We also directly measured calcineurin enzymatic activity after 2 weeks of TAC stimulation from hearts of DTG mice, which showed significantly less induction in activity compared with tTA control mice (Figure 6D). Indeed, overexpression of PMCA4b and calcineurin Aβ in adult rat cardiomyocytes by adenoviral gene transfer showed prominent colocalization at the z lines/T-tubular region (Figure 6E). PMCA4b has also been shown to negatively regulate NOS1 activity in the heart through a direct interaction (see Discussion), suggesting an additional effector pathway that could alter the cardiac hypertrophic response. Indeed, we observed a greater decrease in total cardiac NOS activity in the hearts of DTG mice after 2 weeks of TAC compared with tTA control mice, suggesting that PMCA4b overexpression could further antagonize NOS activity in vivo (Figure 6F).
To further examine the association between Pmca4 activity and the regulation of cardiac hypertrophy through calcineurin, we generated a PMCA4b recombinant adenovirus (Ad-PMCA4b) for studies in cultured neonatal rat cardiomyocytes (Figure 7A). Consistent with the results described for the NFAT-luciferase transgenic mice presented above, Ad-PMCA4b infection of neonatal myocytes reduced NFAT nuclear translocation and transcriptional activation following agonist stimulation (Figure 7, B and C). Ad-PMCA4b infection reduced both endothelin-1–induced (ET-1–induced) and PE-induced NFAT activity but had no effect on NFAT activity induced by an activated calcineurin mutant adenovirus (Ad-ΔCnA), which is Ca2+ independent in its mode of regulation (Figure 7C). Mechanistically, ET-1 stimulation increased the association between endogenous calcineurin and overexpressed PMCA4b in neonatal cardiomyocytes after 15 and 30 minutes of stimulation (Figure 7D). These results are similar to the increase in association between calcineurin and PMCA4b observed in vivo after TAC stimulation, collectively suggesting that Pmca4 might proximally regulate calcineurin signaling by altering a common microdomain of Ca2+. Finally, inhibition of endogenous Pmca4 in neonatal myocytes with siRNA dramatically reduced Pmca4 mRNA compared with control siRNA-transfected cells (Figure 7E), and it significantly increased PE-induced NFAT-luciferase activity (Figure 7F). These results further suggest that endogenous Pmca4 quells reactive Ca2+ that induces calcineurin activation after agonist stimulation.

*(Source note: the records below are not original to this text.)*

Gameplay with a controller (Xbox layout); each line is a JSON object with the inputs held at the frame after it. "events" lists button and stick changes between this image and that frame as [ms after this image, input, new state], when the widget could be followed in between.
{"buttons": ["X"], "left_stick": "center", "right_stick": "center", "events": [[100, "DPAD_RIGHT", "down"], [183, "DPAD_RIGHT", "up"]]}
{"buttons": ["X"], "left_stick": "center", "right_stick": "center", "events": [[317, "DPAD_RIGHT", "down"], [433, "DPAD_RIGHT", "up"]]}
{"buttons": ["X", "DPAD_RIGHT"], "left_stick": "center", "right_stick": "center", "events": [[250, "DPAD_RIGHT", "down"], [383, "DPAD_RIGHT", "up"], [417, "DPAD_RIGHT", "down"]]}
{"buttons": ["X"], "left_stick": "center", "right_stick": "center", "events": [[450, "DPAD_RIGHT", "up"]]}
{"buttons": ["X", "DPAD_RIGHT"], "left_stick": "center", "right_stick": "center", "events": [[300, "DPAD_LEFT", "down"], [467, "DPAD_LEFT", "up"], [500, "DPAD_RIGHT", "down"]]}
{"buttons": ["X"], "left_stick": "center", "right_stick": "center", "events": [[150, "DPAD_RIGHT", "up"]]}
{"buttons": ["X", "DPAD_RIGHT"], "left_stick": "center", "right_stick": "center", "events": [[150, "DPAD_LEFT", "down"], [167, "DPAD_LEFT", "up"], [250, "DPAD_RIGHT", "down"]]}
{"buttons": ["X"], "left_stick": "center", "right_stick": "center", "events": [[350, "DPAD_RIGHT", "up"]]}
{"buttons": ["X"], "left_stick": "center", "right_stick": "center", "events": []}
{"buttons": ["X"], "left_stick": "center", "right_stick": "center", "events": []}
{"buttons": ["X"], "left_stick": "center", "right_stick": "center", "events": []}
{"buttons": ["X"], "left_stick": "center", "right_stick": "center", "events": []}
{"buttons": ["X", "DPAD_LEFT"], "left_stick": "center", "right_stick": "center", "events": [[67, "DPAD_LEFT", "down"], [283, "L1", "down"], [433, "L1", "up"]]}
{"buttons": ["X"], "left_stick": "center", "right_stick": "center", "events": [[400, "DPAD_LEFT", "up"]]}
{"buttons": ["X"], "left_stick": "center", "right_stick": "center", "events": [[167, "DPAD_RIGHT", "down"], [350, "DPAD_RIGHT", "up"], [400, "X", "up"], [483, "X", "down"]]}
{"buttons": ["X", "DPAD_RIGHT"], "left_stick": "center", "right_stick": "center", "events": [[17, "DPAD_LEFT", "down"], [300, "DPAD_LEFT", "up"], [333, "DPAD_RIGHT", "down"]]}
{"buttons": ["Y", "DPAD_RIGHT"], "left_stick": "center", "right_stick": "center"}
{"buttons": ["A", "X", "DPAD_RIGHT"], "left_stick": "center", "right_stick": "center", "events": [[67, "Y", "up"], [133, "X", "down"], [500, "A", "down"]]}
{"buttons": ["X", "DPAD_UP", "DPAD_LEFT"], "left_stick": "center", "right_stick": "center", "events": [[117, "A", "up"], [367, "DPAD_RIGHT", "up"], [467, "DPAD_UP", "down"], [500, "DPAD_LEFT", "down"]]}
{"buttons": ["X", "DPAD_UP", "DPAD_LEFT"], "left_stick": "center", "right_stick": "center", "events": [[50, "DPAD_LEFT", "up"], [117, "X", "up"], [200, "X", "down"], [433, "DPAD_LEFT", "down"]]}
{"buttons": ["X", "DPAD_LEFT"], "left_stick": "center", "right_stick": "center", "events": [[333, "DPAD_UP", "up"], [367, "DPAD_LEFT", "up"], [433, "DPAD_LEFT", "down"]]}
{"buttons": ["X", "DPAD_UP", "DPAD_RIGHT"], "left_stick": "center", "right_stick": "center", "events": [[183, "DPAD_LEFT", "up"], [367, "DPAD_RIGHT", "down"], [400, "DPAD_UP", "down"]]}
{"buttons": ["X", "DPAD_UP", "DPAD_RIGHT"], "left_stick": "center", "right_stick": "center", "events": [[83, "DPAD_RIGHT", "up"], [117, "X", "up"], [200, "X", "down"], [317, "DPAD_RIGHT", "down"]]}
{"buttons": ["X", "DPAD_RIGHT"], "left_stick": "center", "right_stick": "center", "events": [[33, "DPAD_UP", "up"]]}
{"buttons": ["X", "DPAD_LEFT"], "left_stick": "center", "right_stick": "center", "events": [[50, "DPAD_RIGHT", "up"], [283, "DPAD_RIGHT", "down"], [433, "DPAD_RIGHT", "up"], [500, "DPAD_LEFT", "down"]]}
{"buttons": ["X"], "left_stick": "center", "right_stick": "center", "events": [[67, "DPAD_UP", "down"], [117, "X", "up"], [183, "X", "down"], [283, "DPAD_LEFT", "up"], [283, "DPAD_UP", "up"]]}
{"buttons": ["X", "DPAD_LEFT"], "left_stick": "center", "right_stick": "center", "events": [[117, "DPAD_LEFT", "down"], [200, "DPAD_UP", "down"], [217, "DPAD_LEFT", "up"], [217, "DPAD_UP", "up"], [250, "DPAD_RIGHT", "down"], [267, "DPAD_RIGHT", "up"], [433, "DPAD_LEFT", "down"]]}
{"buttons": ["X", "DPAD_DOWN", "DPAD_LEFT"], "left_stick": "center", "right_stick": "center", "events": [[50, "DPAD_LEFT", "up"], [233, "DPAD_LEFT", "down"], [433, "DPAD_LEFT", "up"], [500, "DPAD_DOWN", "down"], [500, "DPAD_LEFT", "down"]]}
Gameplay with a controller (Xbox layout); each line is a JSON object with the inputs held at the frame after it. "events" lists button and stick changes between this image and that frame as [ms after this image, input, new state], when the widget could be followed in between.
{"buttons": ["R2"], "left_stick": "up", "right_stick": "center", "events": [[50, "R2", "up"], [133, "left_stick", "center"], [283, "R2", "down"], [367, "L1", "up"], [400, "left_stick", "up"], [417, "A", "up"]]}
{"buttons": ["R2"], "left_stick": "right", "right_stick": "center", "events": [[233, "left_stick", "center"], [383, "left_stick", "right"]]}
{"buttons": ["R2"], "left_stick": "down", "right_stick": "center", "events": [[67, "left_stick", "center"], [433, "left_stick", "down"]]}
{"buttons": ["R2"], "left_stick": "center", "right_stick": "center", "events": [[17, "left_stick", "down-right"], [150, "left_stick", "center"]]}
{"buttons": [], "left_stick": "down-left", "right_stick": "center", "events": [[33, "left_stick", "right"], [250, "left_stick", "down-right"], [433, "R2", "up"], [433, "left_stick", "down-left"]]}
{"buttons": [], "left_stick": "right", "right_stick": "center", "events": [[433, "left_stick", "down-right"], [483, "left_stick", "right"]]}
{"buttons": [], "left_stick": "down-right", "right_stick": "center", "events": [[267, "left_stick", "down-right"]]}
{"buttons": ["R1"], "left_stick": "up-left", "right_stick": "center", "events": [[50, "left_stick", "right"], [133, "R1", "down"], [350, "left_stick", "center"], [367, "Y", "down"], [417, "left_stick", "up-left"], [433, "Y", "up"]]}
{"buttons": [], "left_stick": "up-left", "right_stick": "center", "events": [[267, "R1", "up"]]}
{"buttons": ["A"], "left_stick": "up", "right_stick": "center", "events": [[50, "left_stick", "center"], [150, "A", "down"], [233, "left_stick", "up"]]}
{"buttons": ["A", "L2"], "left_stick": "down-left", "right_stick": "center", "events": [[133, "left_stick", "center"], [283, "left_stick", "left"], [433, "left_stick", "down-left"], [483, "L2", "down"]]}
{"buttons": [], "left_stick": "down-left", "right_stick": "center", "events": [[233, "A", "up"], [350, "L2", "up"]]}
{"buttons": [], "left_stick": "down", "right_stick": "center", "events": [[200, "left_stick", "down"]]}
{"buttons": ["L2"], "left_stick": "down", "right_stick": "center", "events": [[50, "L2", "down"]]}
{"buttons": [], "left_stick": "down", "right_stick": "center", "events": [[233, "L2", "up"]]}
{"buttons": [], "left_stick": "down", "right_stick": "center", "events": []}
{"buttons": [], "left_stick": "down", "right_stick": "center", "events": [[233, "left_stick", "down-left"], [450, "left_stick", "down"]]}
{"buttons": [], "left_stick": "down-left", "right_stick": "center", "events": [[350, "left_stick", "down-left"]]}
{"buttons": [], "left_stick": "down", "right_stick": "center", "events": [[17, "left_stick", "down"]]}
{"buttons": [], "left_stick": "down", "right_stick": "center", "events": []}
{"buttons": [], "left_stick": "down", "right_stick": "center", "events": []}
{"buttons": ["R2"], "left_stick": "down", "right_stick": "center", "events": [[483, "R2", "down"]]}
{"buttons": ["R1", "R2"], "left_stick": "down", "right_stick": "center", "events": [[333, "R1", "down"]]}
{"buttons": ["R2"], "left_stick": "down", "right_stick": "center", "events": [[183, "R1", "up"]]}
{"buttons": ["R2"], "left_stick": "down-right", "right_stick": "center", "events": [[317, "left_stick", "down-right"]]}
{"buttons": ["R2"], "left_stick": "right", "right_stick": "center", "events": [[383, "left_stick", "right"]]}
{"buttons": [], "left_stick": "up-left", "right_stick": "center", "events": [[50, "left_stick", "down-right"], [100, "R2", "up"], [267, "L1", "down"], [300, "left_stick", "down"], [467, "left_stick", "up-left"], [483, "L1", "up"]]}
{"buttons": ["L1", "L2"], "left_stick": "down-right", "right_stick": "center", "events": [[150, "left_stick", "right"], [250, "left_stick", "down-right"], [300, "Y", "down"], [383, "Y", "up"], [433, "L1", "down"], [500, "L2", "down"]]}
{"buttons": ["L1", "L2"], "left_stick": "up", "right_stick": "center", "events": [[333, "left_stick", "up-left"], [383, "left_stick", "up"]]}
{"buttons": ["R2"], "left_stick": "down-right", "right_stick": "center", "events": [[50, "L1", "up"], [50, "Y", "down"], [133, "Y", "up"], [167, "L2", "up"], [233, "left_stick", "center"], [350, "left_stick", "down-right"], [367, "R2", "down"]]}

PMCA4b overexpression blunts calcineurin/NFAT activity in cultured neonatal rat cardiomyocytes. (A) Western blot for PMCA4b protein after Ad-PMCA4b infection of neonatal cardiomyocytes in culture. GAPDH was used as a loading control. (B) Quantitation of NFATc1-GFP nuclear occupancy (Ad–NFAT-GFP infection) in cultured cardiomyocytes with Ad–β-gal (control) or Ad-PMCA4b co-infection at baseline or after ET-1 stimulation (*P < 0.05 versus no stimulation, #P < 0.05 versus Ad–β-gal + ET-1). (C) Quantitation of NFAT-luciferase activity (Ad–NFAT-luciferase reporter infection) in cultured cardiomyocytes with Ad–β-gal (control) or Ad-PMCA4b co-infection at baseline or after ET-1, PE stimulation, or Ad-ΔCnA co-infection (*P < 0.05 versus no stimulation, #P < 0.05 versus Ad–β-gal with ET-1 or PE). (D) Western blot for PMCA4b and calcineurin association after immunoprecipitation of calcineurin at baseline or with ET-1 stimulation. Data were summed from 4–6 independent experiments. (E) RT-PCR from neonatal cardiomyocytes transfected with control or anti-Pmca4 siRNA. L7 was used as a loading and RT-PCR control. (F) Quantitation of NFAT-luciferase activity (Ad–NFAT-luciferase reporter infection) in cultured cardiomyocytes, followed by transfection with a control siRNA or an anti-Pmca4 siRNA at baseline or after PE stimulation (*P < 0.05 versus no stimulation, #P < 0.05 versus control siRNA + PE).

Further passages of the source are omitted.